[Page extract]:
- On the father hunger note, I think Wilson’s book on the subject is probably one of the most important books on connecting the dots between fathers, envy, provision, abortion, environmentalism, homosexuality, the welfare state, and the gospel. Here’s a quotation I thought of last night: “Chesterton says somewhere that free love, sexual laxity, is the first and most obvious bribe that can be offered to a slave. The kind of freedoms for which the Left—ever friendly to the burgeoning state—agitates are the kind that can be indulged in a six by eight prison cell. You can look at porn in such a cell, you can fornicate in a cell, you can smoke dope, and so on. In contrast, the kind of liberties that conservatives want people to have are the liberties that allow them to move around the country, settle wherever they want, start a business, make money, and most important, keep that money in order to feed their families.” (Doug Wilson, Father Hunger)
- Get ready for the further Balkanization of America, the division of people along racial, class, and generational lines. I predict increasing generational conflict (old versus young, parents versus their children), centered around abortion, end-of-life health care decisions, euthanasia, the solvency of Medicare and Social Security, job creation, and so forth. Class warfare and the demonization of “the rich” (or at least the wrong kind of rich) will continue. And I have no idea how to think about racial polarization in the age of Obama.
- This is the flowering of the 1960’s sexual revolution (and associated movements). The media, government schools, universities, and culture-makers are overwhelmingly progressive and hostile to the gospel and the Scriptures. As someone said, you can’t fight a culture war if you don’t have a culture. Seems to me that figuring out what a godly culture is and cultivating it within our churches and communities is one of the chief challenges for Christians.
- Some day President Obama and all those who support the murder of unborn children will stand before the God who gives life. That’s a terrifying consolation.
- Upside: We’ll get to learn what it’s like to be Jeremiah and Ezekiel when Nebuchadnezzar was on his way to Jerusalem. I’ve always been curious.
- A hermeneutical question for Bible-believing Christians: Does God still judge nations today for specific sins, and do we have the ability to recognize his intentions in historical events? Natural disasters, willful blindness of leaders, societal disintegration: are these God’s judgment for specific sins and how can we know? It seems to me that recovering our prophetic voice means learning to stand in God’s counsel and then to interpret the present time in light of God’s authoritative word.
- A practical question for Bible-believing Christians: Will we hold the line on the Bible’s teaching on sexuality and gender in the face of increasing hostility, opposition, and marginalization? Will we continue to be the 7000 who don’t bow the knee to Baal?
- Here’s what I’m preaching to myself in light of the country’s downward trajectory:
- Love your wife. May she never desire to look to the State for provision and protection.
- Love your boys. May they never pray in their hearts, “Our Father which art in Washington.”
- Teach your students. May they think and feel and live like Christians all the way down.
- Pray for the mercy and justice of God. May His kingdom come and His will be done, on earth as it is in heaven.
- Remember that there are only two ways to live and two ways to die. And in God’s world, faithful death is always followed by resurrection.
- Cultivate a genuine counter-culture where God has planted you. Generational love and faithfulness; honor to godly authorities; wise husbands and fathers who provide for their households; strong wives and mothers who don’t fear what is frightening; care for widows, orphans, and the unborn and their mothers; and a readiness to give gospel love when the Lie comes undone.
- Hope in God and laugh at the time to come.

[Extracted entries]:
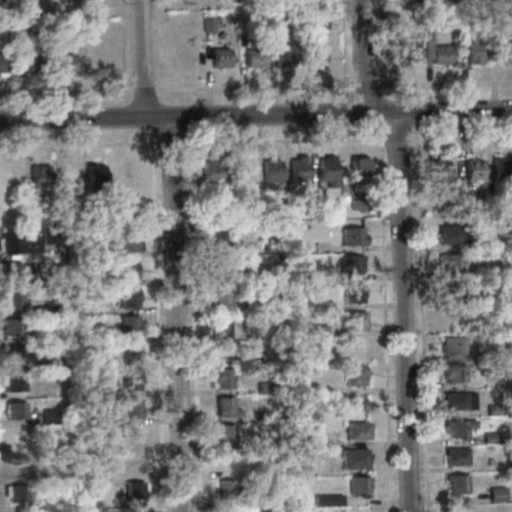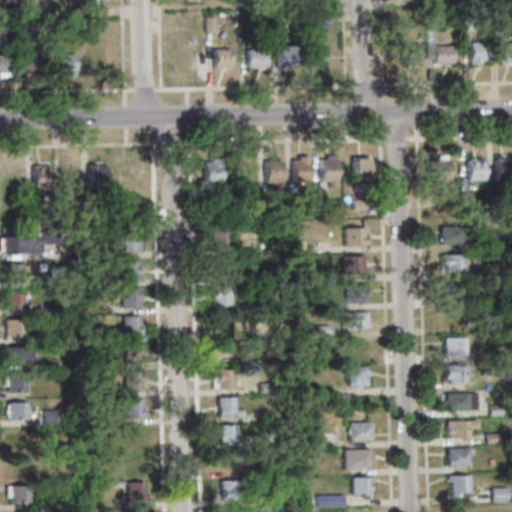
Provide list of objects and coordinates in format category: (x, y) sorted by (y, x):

* * *

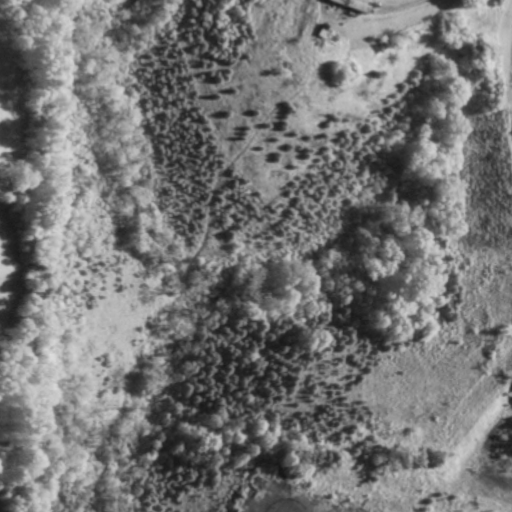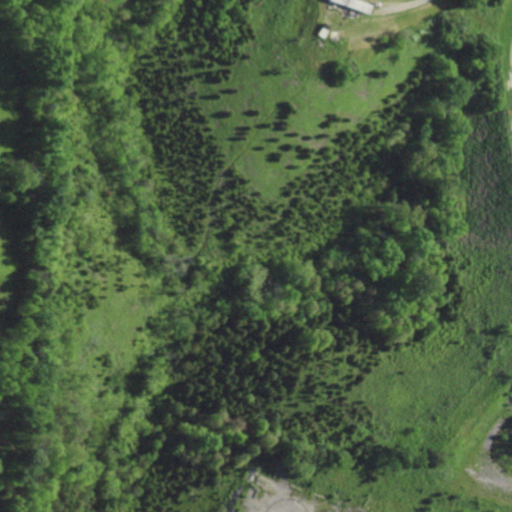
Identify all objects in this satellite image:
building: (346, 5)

[Problem to solve]:
Answer these from the commentary above:
(a) In the Chesterton point quoted from Wilson's book, what is the first and most obvious bribe that can be offered to a slave?
(b) What kind of conflict does the writer predict will increase?
(c) Under "Love your boys," what prayer does the writer hope they never pray in their hearts?

[Task output]:
(a) Free love, or sexual laxity.
(b) Generational conflict: old versus young, and parents versus their children.
(c) "Our Father which art in Washington."